Le poste de demi d'ouverture du BO : un chantier permanent
À Biarritz Olympique, le poste de demi d'ouverture demeure une préoccupation constante pour le staff technique. Entre irrégularités, blessures à répétition et choix difficiles, la hiérarchie à ce poste clé reste floue à l'approche du match crucial face au Stade Montois ce vendredi soir.
Edgar Retière : titulaire malgré les fluctuations
Edgar Retière conserve sa place de titulaire pour cette rencontre décisive, malgré une performance mitigée contre Vannes. Le joueur originaire de Côte-d'Or avait pourtant marqué les esprits avec des débuts tonitruants contre Grenoble, suivis d'un match solide à Valence Romans. Ces prestations lui avaient permis de bousculer la hiérarchie établie et d'imposer son style de jeu.
Mais comme souvent chez les demis d'ouverture du BO, l'irrégularité est revenue le hanter. Face à Vannes, huit points ratés au pied, dont une pénalité cruciale, des approximations techniques et un ballon perdu en fin de match ont compliqué la tâche de son équipe. Malgré ces difficultés, le staff maintient sa confiance en lui.
"Sa performance n'a pas été bonne au pied, mais ça arrive", relativise Sébastien Buada, l'entraîneur des arrières. "Sur la conduite du match, il nous a satisfaits.
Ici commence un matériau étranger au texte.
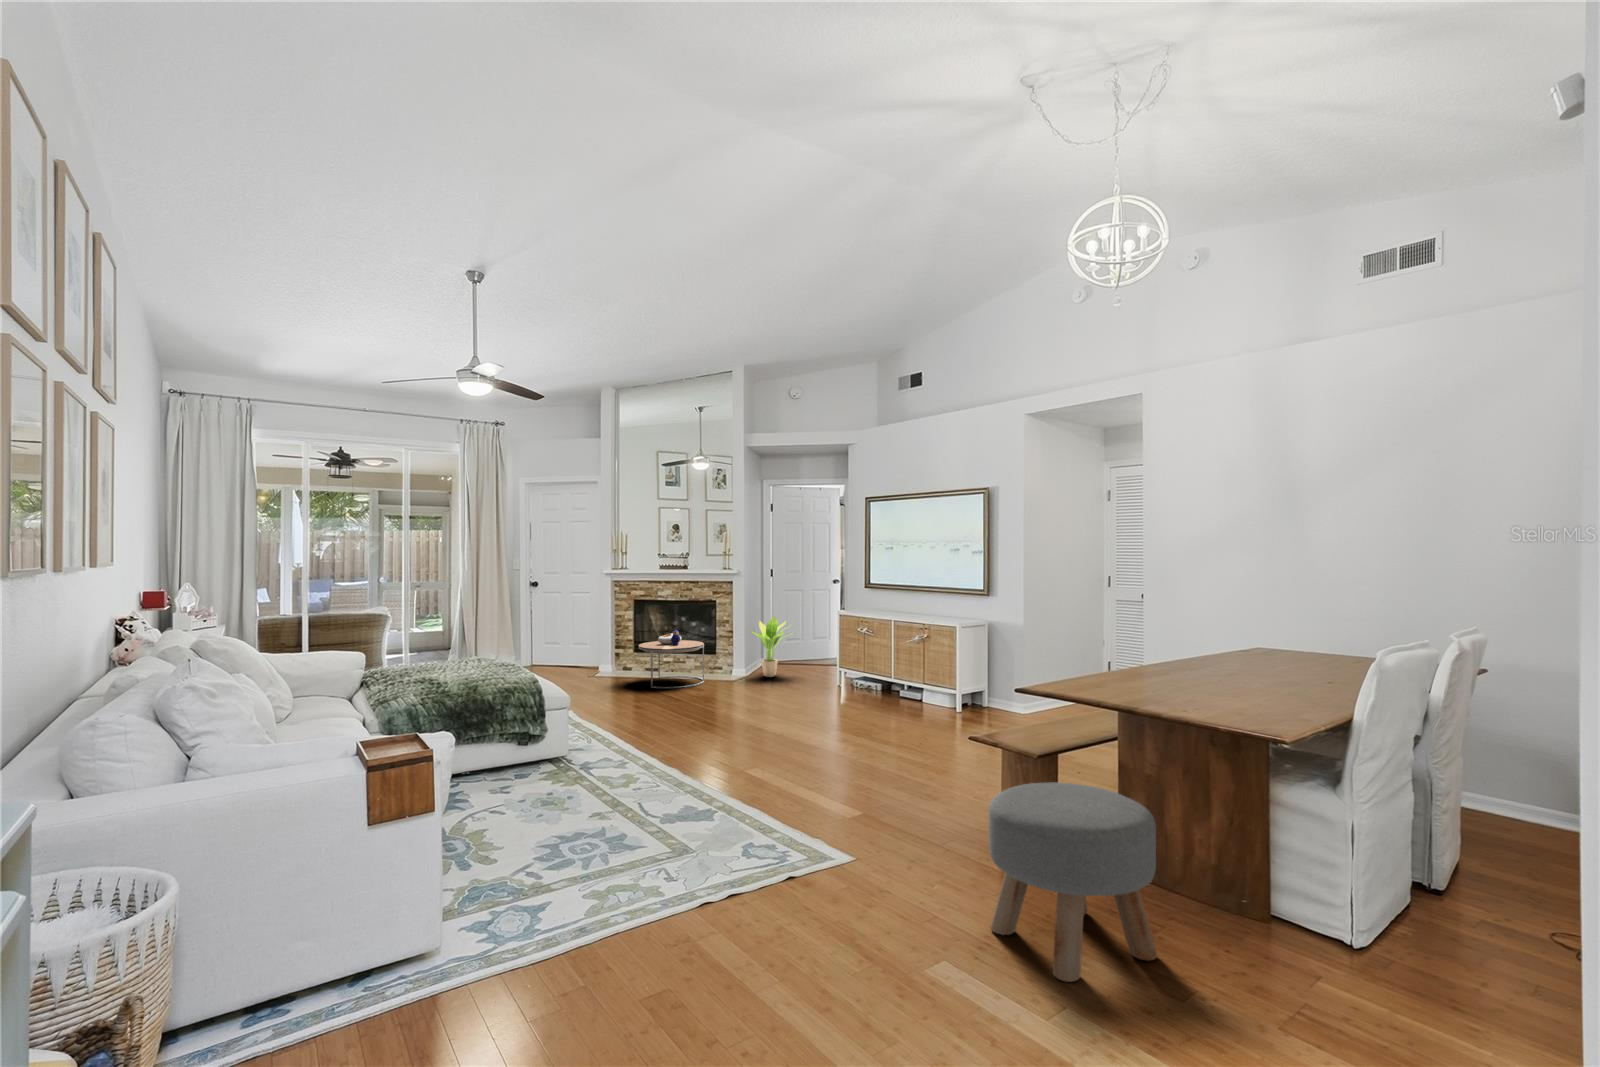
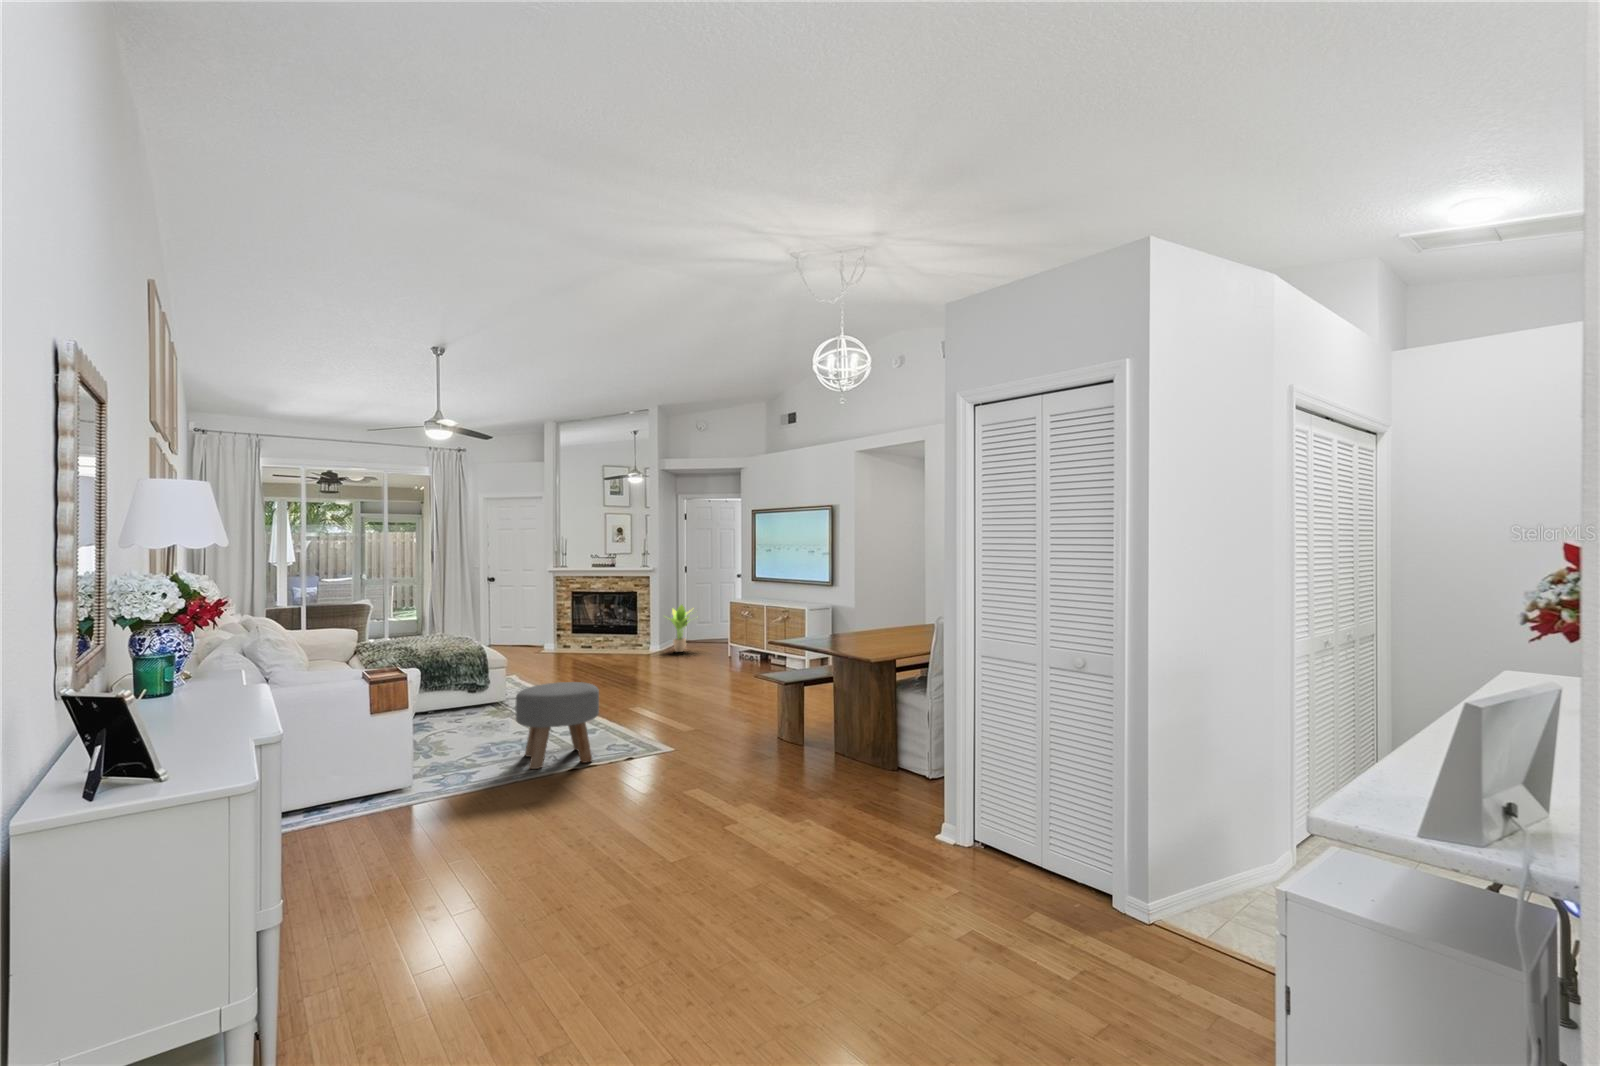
side table: present [639,630,704,688] -> none [573,615,626,661]
ottoman: present [989,782,1157,982] -> present [516,682,599,769]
Il a été excellent en défense, bon sur la stratégie... C'est normal qu'il enchaîne. À lui d'en profiter et de s'imposer définitivement."
Enzo Selponi : retour après une mise à l'écart
Enzo Selponi fait son retour dans le groupe des 23 joueurs après près d'un mois d'absence. L'ouvreur, qui semblait pourtant s'être imposé comme une option sérieuse, avait été mis au banc suite à une prestation décevante contre Grenoble.
Le joueur peine à comprendre cette décision : "Il y a des choix qu'on ne peut pas maîtriser avec Boris Bouhraoua. Après Grenoble, il ne m'a pas trop fait de retour, seulement dit certaines choses. Je les entends. Qu'on soit d'accord ou pas, c'est autre chose. C'est lui qui aura le dernier mot."
Selponi reconnaît cependant l'exigence extrême du manager biarrot envers les demis d'ouverture : "Boris est très exigeant envers la charnière. Encore plus avec les dix. Le moindre petit détail qui ne lui plaît pas, il va nous piquer, nous corriger. Mais c'est pour nous améliorer, toujours."
La quête obsessionnelle du leader idéal
Boris Bouhraoua, le manager du BO, ne cache pas sa recherche incessante d'un véritable "patron de l'attaque". "Il nous faut un leader d'attaque et de jeu", insiste le technicien. "On essaye de trouver la meilleure composition, week-end après week-end, et de surfer sur la confiance."
Cette quête de perfection tourne parfois à l'obsession et a créé une instabilité préjudiciable. Aucun demi d'ouverture n'a dépassé les dix titularisations cette saison, empêchant les joueurs de trouver des repères stables.
Sébastien Buada tempère cependant : "On a surtout connu des blessures. Ça a bloqué Selponi à chaque fois qu'il a été à son top. Dolhagaray, je ne vous en parle même pas... Ils sont tous capables d'être très très bons. Plusieurs fois nos dix ont été élus hommes du match."
Thomas Dolhagaray : absent prolongé
La situation serait sans doute différente sans les problèmes de santé de Thomas Dolhagaray. Titulaire indiscutable la saison dernière avec 21 matchs comme demi d'ouverture, l'ancien Bayonnais accumule les commotions depuis le début de la saison.
Sa dernière blessure remonte au 12 décembre contre Vannes. "Ce n'était pas ma première commotion, donc il fallait compter au moins trois mois d'arrêt", précise le joueur. "Il n'y a pas plus d'inquiétude que ça, mais il faut prendre des précautions pour revenir à 100% et ne pas avoir de problème pour la suite."
Son retour n'est pas encore programmé, attendant l'aval médical définitif. Cette absence prolongée prive le BO d'une option expérimentée dans un secteur déjà fragile.
Contraste avec le demi de mêlée
La situation contraste fortement avec le poste de demi de mêlée, où Yann Lesgourgues s'est imposé par son expérience et surtout par la régularité de ses performances. Cette stabilité fait cruellement défaut chez les ouvreurs, où la rotation constante et la recherche de perfection ont créé plus d'incertitude que de solutions.
À l'approche du "match de la peur" face au Stade Montois, le staff du BO espère que la hiérarchie finira par se clarifier. Mais entre blessures, irrégularités et exigences extrêmes, le chantier du demi d'ouverture semble loin d'être terminé pour le club basque.